Rating: ★★★☆☆ 

The Namesake, by Jhumpa Lahiri. Houghton Mifflin Company (2004), 291 pages.

This is a very well-written book in which nothing happens. Now, I have no gripe against a quiet book in which the point is merely to appreciate its evocative and well-crafted language (see To Siberia and Bone China). However, I do become frustrated when the plot disingenuously appears—and continues to appear right up to the very last paragraph—to be on the verge of a major happening of some sort. This always-on-the-edge feeling was my reason for giving Digging to America just two stars, and The Namesake suffers from precisely the same problem (though it earns three stars for being more complex and literary-minded than Digging).

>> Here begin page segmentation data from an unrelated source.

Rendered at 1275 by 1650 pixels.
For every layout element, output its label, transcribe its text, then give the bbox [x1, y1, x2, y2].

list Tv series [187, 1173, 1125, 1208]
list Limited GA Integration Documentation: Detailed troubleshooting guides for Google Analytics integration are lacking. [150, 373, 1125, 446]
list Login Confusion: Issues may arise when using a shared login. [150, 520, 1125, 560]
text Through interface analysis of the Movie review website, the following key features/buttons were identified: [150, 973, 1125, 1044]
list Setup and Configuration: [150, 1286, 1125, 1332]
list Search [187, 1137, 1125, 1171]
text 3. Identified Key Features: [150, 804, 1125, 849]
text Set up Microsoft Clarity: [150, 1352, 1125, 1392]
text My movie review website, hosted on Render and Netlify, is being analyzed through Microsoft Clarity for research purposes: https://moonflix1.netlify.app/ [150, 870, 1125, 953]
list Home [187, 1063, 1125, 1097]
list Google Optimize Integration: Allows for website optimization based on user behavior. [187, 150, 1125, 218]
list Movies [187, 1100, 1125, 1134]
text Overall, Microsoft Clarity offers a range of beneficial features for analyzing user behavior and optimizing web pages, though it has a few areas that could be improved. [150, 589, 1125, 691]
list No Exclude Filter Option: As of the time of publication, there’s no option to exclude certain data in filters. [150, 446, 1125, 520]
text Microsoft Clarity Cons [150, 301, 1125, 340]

I’m not sure what else to say. It’s the story of a man’s life from his time in utero through his childhood and college years and adulthood, through girlfriends and marriage and divorce, and all the while he struggles with ambivalence about his name, Gogol Ganguli. The story of how he acquired this name is quite good…really all the stories are quite good, and yet as I progressed through the book I kept waiting for something. Waiting, excited by the good writing, waiting…and then realizing that that’s it.  The Namesake is a well-written book that should be read by those with an interest in the immigrant experience of Indians, but not by those who expect that a certain amount of buildup will lead somewhere.

EXCERPT:
The final stop on the field trip, a short distance by bus from the poet’s house, is a graveyard where the writer lies buried. They take a few minutes wandering from stone to stone, among thick and thin tablets, some leaning back as if pressed by a wind. The stones are square and arched, black and gray, more often plain than shiny, caked with lichen and moss. On many of the stones the inscriptions have faded. They find the stone that bears the poet’s name. “Line up,” the teachers say, “it’s time for a project.” The students are each given several sheets of newsprint and thick colored crayons whose labels have been peeled. Gogol can’t help but feel a chill. He’s never set foot in a graveyard before, only glimpsed them in passing, riding in cars. To Gogol’s surprise they are told not to draw the gravestones, but to rub their surfaces. The children begin to scamper between the rows of the dead, over leathery leaves, looking for their own names, a handful triumphant when they are able to claim a grave they are related to. “Smith!” they holler. “Collins!” “Wood!” Gogol is old enough to know that there is no Ganguli here. He is old enough to know that he himself will be burned, not buried, that his body will occupy no plot of earth, that no stone in this country will bear his name beyond life. In Calcutta, from taxis and once from the roof of his grandparents’ house, he has seen the dead bodies of strangers carried on people’s shoulders through streets, decked with flowers, wrapped in sheets.